| Texto fornecido |
Uma pessoa negra foi vítima de homicídio a cada 12 minutos no Brasil, do início de janeiro de 2012 até o fim de 2022. Foram 445.442 negras e negros assassinados nesse período, número que é mais de três vezes maior do que entre a população que não é negra.
Os dados são do Atlas da Violência 2024, publicado pelo Ipea (Instituto de Pesquisa Econômica Aplicada) e pelo Fórum Brasileiro de Segurança Pública nesta terça-feira (18). O levantamento considera negros a soma de pretos e pardos.
O estudo mostra que houve uma diminuição da taxa de homicídio de negros a partir de 2017, mas em 2022 essa população ainda correspondia a 76,5% de todos os homicídios no país. A taxa de homicídios era de 43,1 a cada 100 mil habitantes entre negros e foi a 29,7.
Já a taxa de homicídios de pessoas brancas, indígenas e amarelas, conforme a classificação do IBGE, teve patamar muito menor ao longo de todo esse período. Foi de 16,1 homicídios a cada 100 mil habitantes, em 2017, para 10,8, cinco anos depois.
Isso faz com que o risco de uma pessoa negra ser vítima de homicídio no Brasil seja 2,8 vezes maior, em média, em relação aos não negros. Essa probabilidade varia consideravelmente de acordo com a região.
Alagoas é o estado com o maior risco relativo de homicídio para negros. Lá, é 23,7 vezes mais provável que uma pessoa negra seja vítima de violência letal, em comparação a pessoas com outros tons de pele. Outros oito estados têm risco de morte violenta para negros acima da média nacional.
A cor da pele é uma das características preponderantes para a maior parte das vítimas de homicídio no país. A outra é a idade. O Atlas mostra que quase metade (49,2%) dos homicídios registrados em 2022 tem como vítimas pessoas de 15 a 29 anos. São 62 mortes violentas de jovens nessa faixa etária por dia no país, em média.
A pesquisa mostra que, apesar da queda na quantidade de homicídios no país -que ocorreu principalmente entre os anos de 2017 e 2019-, essa diminuição da violência também foi desigual.
"Embora as taxas de homicídios de jovens negros e jovens brancos tenham apresentado redução entre 2017 e 2021, o decréscimo foi mais intenso entre jovens brancos do que entre jovens negros, o que ampliou a desigualdade em temos de vulnerabilidade à violência letal", diz o documento, com base em outro estudo do Fórum Brasileiro de Segurança Pública.

| Entradas |

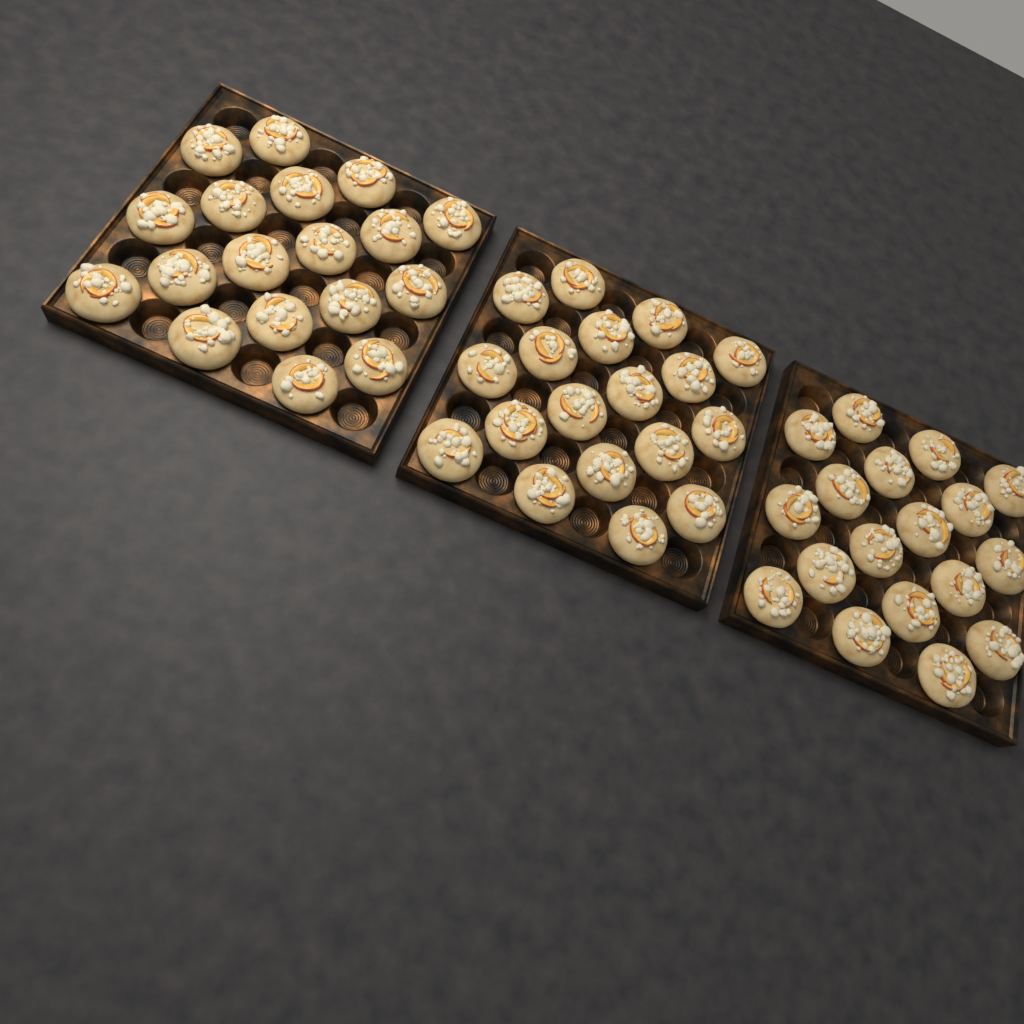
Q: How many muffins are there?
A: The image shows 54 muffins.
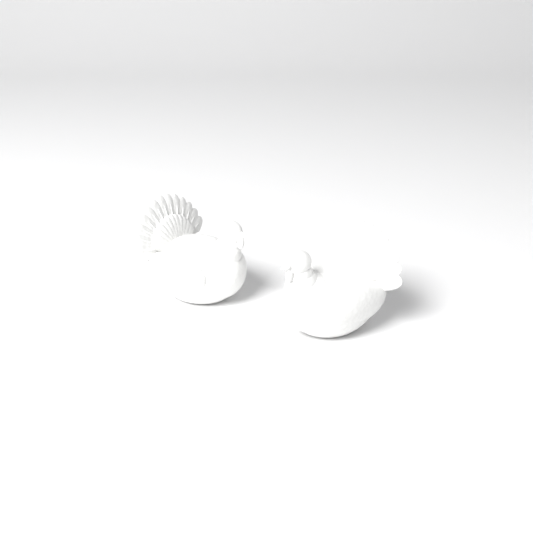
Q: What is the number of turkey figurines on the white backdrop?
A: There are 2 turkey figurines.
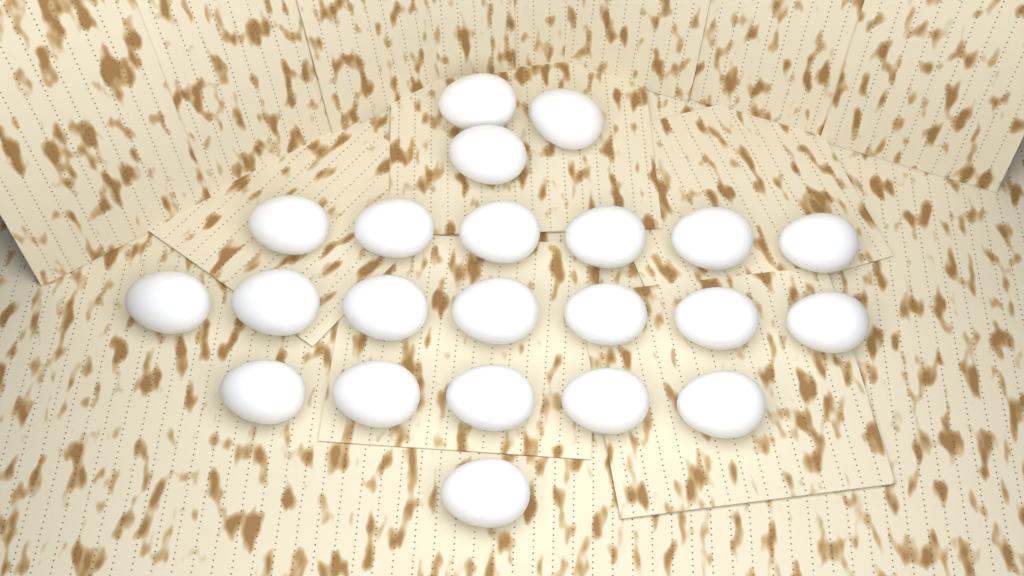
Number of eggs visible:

| Tarefas propostas |
- a) Segundo o texto sobre homicídios de pessoas negras no Brasil, qual estado tem o maior risco relativo de homicídio para negros?
- b) Dê continuidade ao texto sobre homicídios de pessoas negras no Brasil a partir do ponto em que ele termina.

| Respostas dadas |
- a) Alagoas, onde é 23,7 vezes mais provável que uma pessoa negra seja vítima de violência letal.

- b)
A entidade também identificou que "a escolaridade é um aspecto protetivo relevante contra a violência letal, com efeitos distintos para jovens negros e jovens brancos, ponto que demonstra a incidência do racismo sobre o grupo de pessoas negras mediante um amplo conjunto de fatores".
Homicídios de indígenas se equiparou à taxa nacional
O Atlas identificou que, pela primeira vez em 11 anos, a taxa de homicídio de indígenas se equiparou à média brasileira. Essa comparação leva em conta o número de homicídios estimados no país, ou seja, tanto aqueles que foram registrados oficialmente quanto aqueles que o Atlas considera alta a probabilidade de serem assassinatos, apesar de aparecem nos registros oficiais como MVCIs (Mortes Violentas com Causas Indeterminadas).
Ao longo de todo o período analisado no estudo -2012 a 2022-, o patamar de homicídios contra pessoas indígenas esteve sempre acima da média nacional. A diferença começou a diminuir a partir de 2014.
O Atlas ressalta que isso ocorreu apesar de terem ocorrido picos de violência contra povos indígenas em alguns anos durante esse período. "De forma mais expressiva, o ano de 2013 e, recentemente, o ano de 2020 demonstraram um momento de inequívoco recrudescimento da violência letal experimentada pelos povos indígenas em território nacional, realidade essa que se manteve em níveis semelhantes nos anos seguintes (2014 e 2021, respectivamente)", diz o documento.
"O aumento verificado na taxa de homicídios registrados entre a população indígena durante o ano de 2020, por exemplo, foi três vezes maior em relação ao aumento verificado na taxa geral de homicídios no mesmo período, expondo a situação de maior vulnerabilidade que acomete os povos indígenas", completa.
A pesquisa considera que, só em 2022, o país teve 5.982 homicídios ocultos, ou seja, têm as mesmas características de assassinatos mas não foram registrados dessa forma.
VIOLÊNCIA CONTRA CUMUNIDADE LGBTQIA+ AUMENTOU 39%
Os casos de violência contra pessoas gays, lésbicas, bissexuais, transexuais e outras categorias da comunidade LGBTQIA+ tiveram um salto de 39,4% entre os anos de 2021 e 2022, diz o estudo.
Para esse público, o Atlas não estimou as taxas de homicídios, ao contrário de outros segmentos retratados na pesquisas. O aumento de ocorrências envolve diferentes tipos de violência, como agressões, violência psicológica e tortura.
Ao todo, 8.028 pessoas com esse perfil foram vítimas de algum tipo de violência em todo o país em 2022. No ano anterior, foram 5.759 vítimas.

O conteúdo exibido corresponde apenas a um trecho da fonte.